Segment Start: AVAILABLE DATA

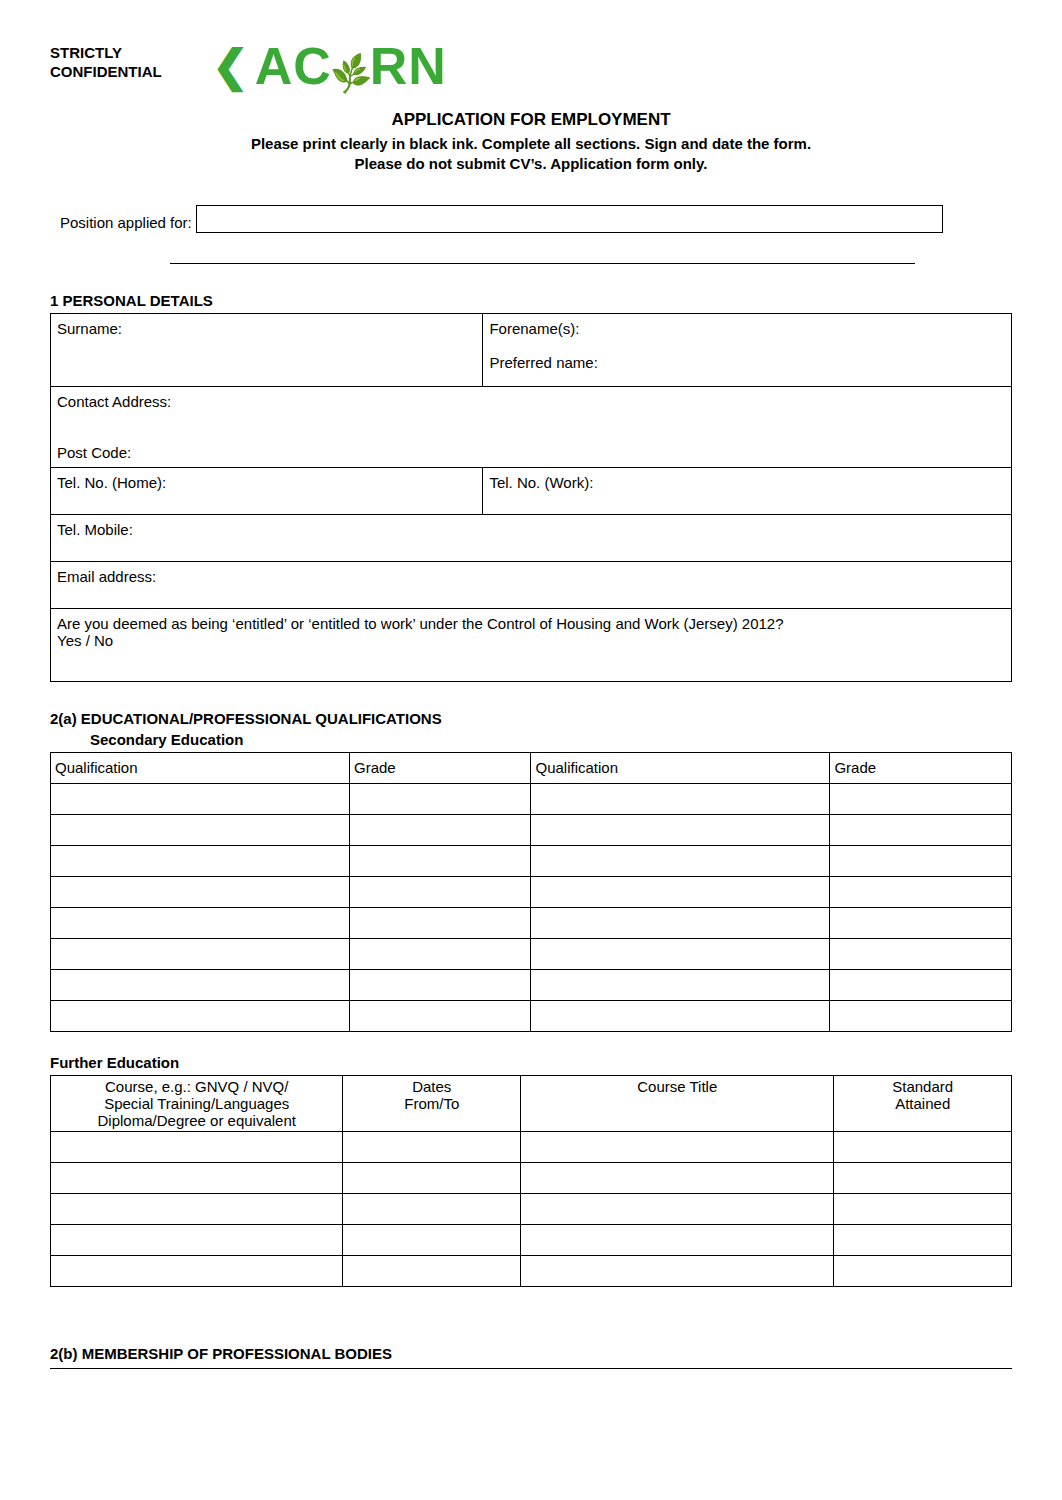STRICTLY
CONFIDENTIAL
❮ AC🌿RN
APPLICATION FOR EMPLOYMENT
Please print clearly in black ink. Complete all sections. Sign and date the form.
Please do not submit CV’s. Application form only.
Position applied for:
1 PERSONAL DETAILS
| Surname: | Forename(s): Preferred name: |
| Contact Address: Post Code: |
| Tel. No. (Home): | Tel. No. (Work): |
| Tel. Mobile: |
| Email address: |
| Are you deemed as being ‘entitled’ or ‘entitled to work’ under the Control of Housing and Work (Jersey) 2012? Yes / No |
2(a) EDUCATIONAL/PROFESSIONAL QUALIFICATIONS
Secondary Education
| Qualification | Grade | Qualification | Grade |
| --- | --- | --- | --- |
Further Education
| Course, e.g.: GNVQ / NVQ/ Special Training/Languages Diploma/Degree or equivalent | Dates From/To | Course Title | Standard Attained |
| --- | --- | --- | --- |
2(b) MEMBERSHIP OF PROFESSIONAL BODIES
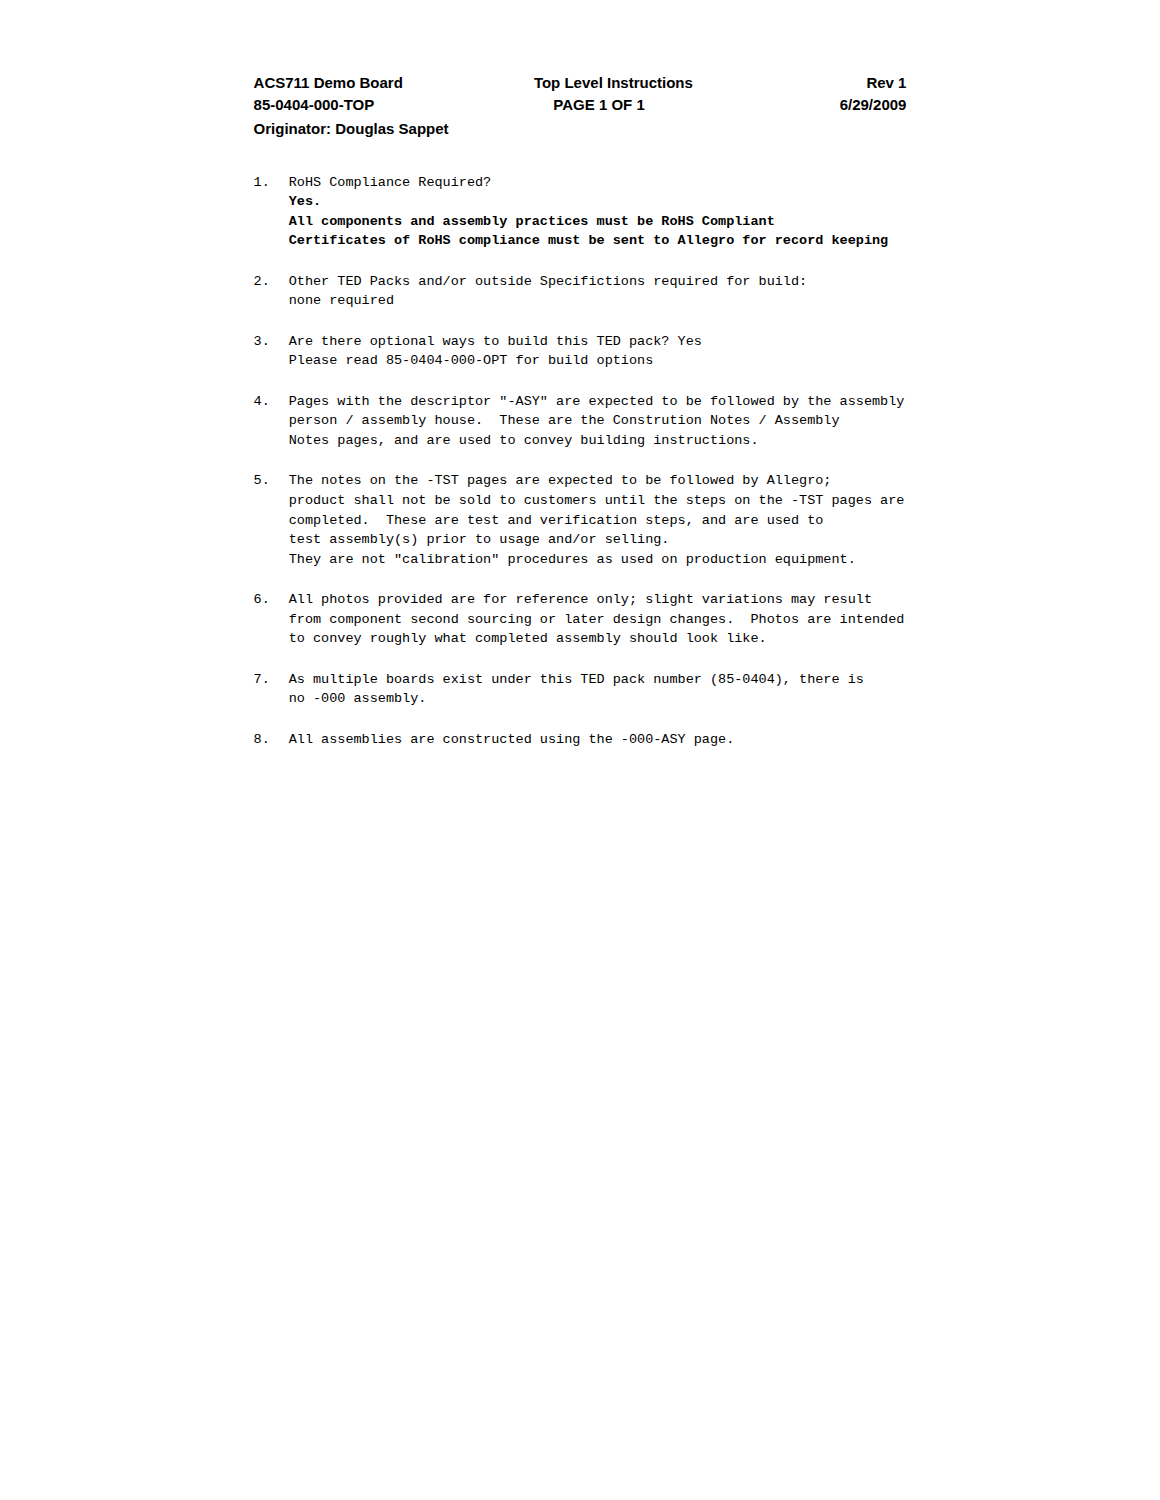ACS711 Demo Board
Top Level Instructions
Rev 1
85-0404-000-TOP
PAGE 1 OF 1
6/29/2009
Originator: Douglas Sappet
1. RoHS Compliance Required? Yes. All components and assembly practices must be RoHS Compliant Certificates of RoHS compliance must be sent to Allegro for record keeping
2. Other TED Packs and/or outside Specifictions required for build: none required
3. Are there optional ways to build this TED pack? Yes Please read 85-0404-000-OPT for build options
4. Pages with the descriptor "-ASY" are expected to be followed by the assembly person / assembly house. These are the Constrution Notes / Assembly Notes pages, and are used to convey building instructions.
5. The notes on the -TST pages are expected to be followed by Allegro; product shall not be sold to customers until the steps on the -TST pages are completed. These are test and verification steps, and are used to test assembly(s) prior to usage and/or selling. They are not "calibration" procedures as used on production equipment.
6. All photos provided are for reference only; slight variations may result from component second sourcing or later design changes. Photos are intended to convey roughly what completed assembly should look like.
7. As multiple boards exist under this TED pack number (85-0404), there is no -000 assembly.
8. All assemblies are constructed using the -000-ASY page.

Segment End: AVAILABLE DATA

**WORK REQUIRED**
Only the lines from the first line of the data above through the line with "No. (Work): |" should appear in the answer, retyped exactly, with every picture left out.

**ANSWER SECTION**
STRICTLY
CONFIDENTIAL
❮ AC🌿RN
APPLICATION FOR EMPLOYMENT
Please print clearly in black ink. Complete all sections. Sign and date the form.
Please do not submit CV’s. Application form only.
Position applied for:
1 PERSONAL DETAILS
| Surname: | Forename(s): Preferred name: |
| Contact Address: Post Code: |
| Tel. No. (Home): | Tel. No. (Work): |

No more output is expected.